Poland and Lithuania have confirmed that talks are underway for the United States to station heavy military weapons in warehouses across the Baltic states. The confirmation came after unnamed Pentagon officials who have spoken on condition of anonymity with The New York Times revealed the government’s plan of basing battle tanks, armored vehicles, high-caliber weapons and as much as 5,000 troops.
The confirmation came as the Pentagon launched its first law of war manual on June 12.
U.S. shall decide soon
The Pentagon is already in negotiations with its plans of stationing heavy military equipments and as much as 5,000 troops across warehouses in the Baltic states, a U.S. official confirmed to Reuters on condition of anonymity.
Lithuanian Prime Minister Algirdas Butkevicius told Reuters he is anticipating “concrete decision” regarding the matter soon.

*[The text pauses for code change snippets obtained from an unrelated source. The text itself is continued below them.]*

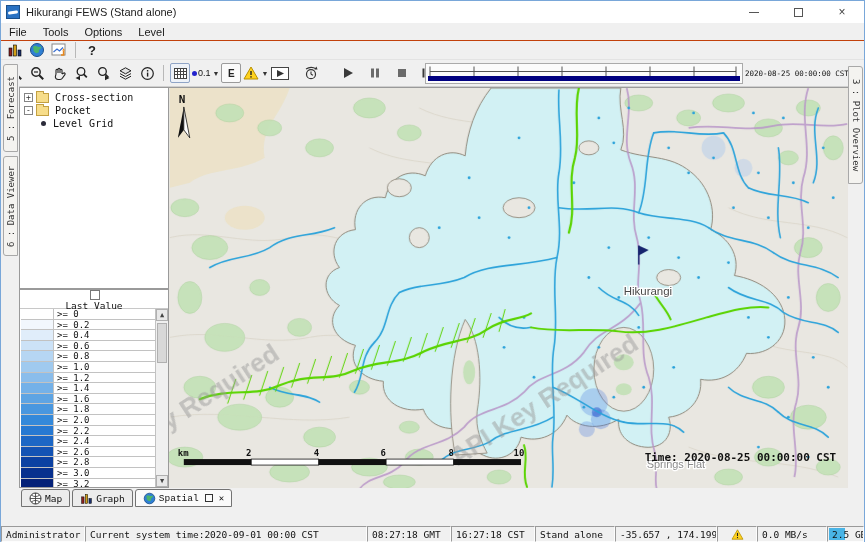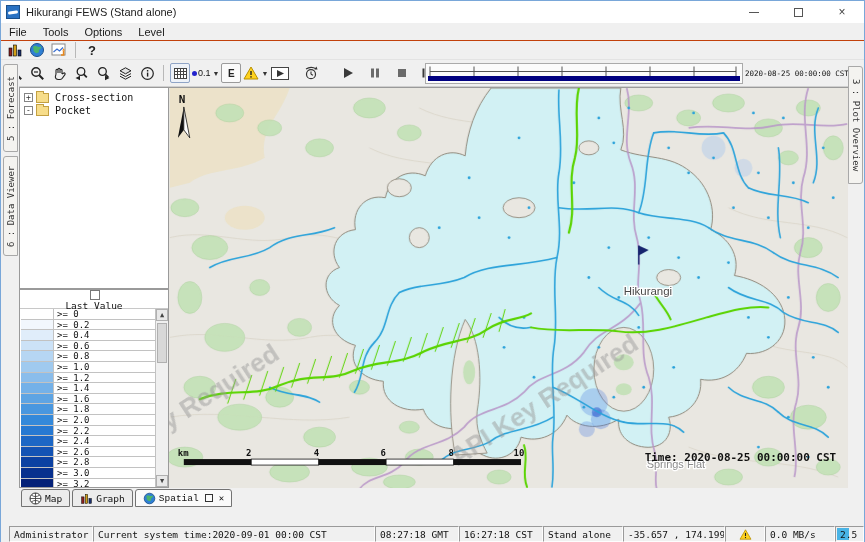--- a/index.html
+++ b/index.html
@@ -320,6 +320,11 @@
       <span class="expander">-</span>
       <span class="folder"></span>
       <span class="tlabel">Pocket</span>
+    </div>
+    <div class="trow">
+      <span class="leafindent"></span>
+      <span class="bullet"></span>
+      <span class="tlabel">Level Grid</span>
     </div>
   </div>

“The threats to the Baltic region have increased. This has been discussed many times and I view positively (the fact) that talks lead to concrete decisions which, I think, will become a reality,” the Lithuanian prime minister said.
Poland’s defense minister has spoken in the same tune, saying he is expecting for Pentagon to announce its decision soon.

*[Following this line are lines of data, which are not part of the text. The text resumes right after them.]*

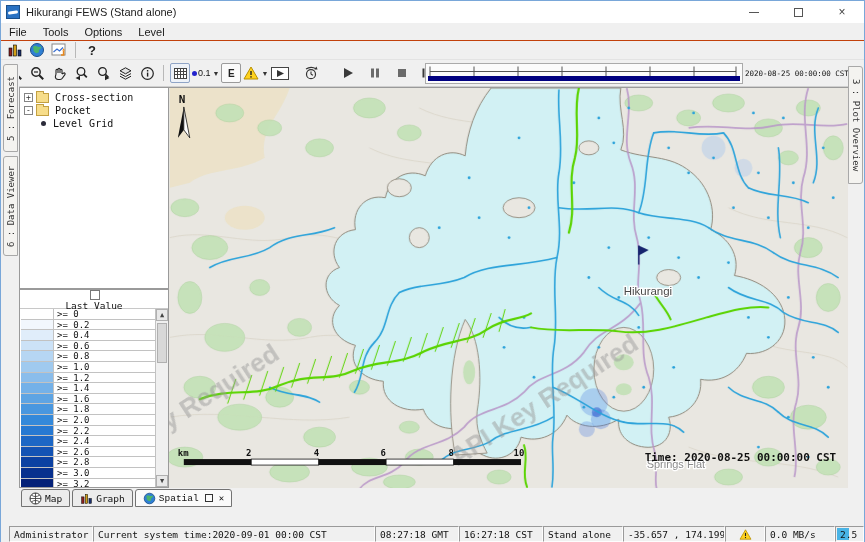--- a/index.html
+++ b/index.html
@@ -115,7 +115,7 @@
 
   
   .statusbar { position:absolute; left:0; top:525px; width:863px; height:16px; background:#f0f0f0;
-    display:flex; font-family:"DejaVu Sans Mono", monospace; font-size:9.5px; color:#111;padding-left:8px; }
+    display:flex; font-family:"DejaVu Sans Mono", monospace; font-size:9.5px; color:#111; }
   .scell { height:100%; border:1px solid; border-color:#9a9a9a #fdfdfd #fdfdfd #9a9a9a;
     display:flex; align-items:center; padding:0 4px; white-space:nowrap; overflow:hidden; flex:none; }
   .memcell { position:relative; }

“During talks in Washington in May I have been assured that the decision will be taken soon. This is another step to increase U.S. presence in Poland and the region,” the defense minister tweeted as seen by Reuters.
U.S. putting heavy weaponry in Baltic
The Pentagon is poised to station weaponry enough to arm 150 soldiers each to be deployed in Lithuania, Latvia and Estonia, The New York Times reported Sunday. The U.S. will also arm a battalion or as many as 750 soldiers each to be located in Poland, Romania, Bulgaria and Hungary. The plan is aimed at deterring possible Russian invasion in Europe, unnamed sources told The New York Times.
Sources said the Pentagon is expected to announce its decision ahead of NATO defense ministers’ meeting in Brussels which is set to take place before June ends. The last time that U.S. stationed heavy military arsenals in the region was back during the Cold War era.
Pentagon launches first law of war manual
On June 12, Pentagon announces its first law of war manual, compiling legal parameters in relations to conducting warfare. The defense department said the manual will serve as source for legal practitioners and other military and civilian personnel on the international law principles governing armed conflict.
“It reflects the U.S. military’s longstanding commitment to the rule of law and represents an important milestone in our ongoing implementation of the law of war,” said DoD General Counsel Stephen Preston.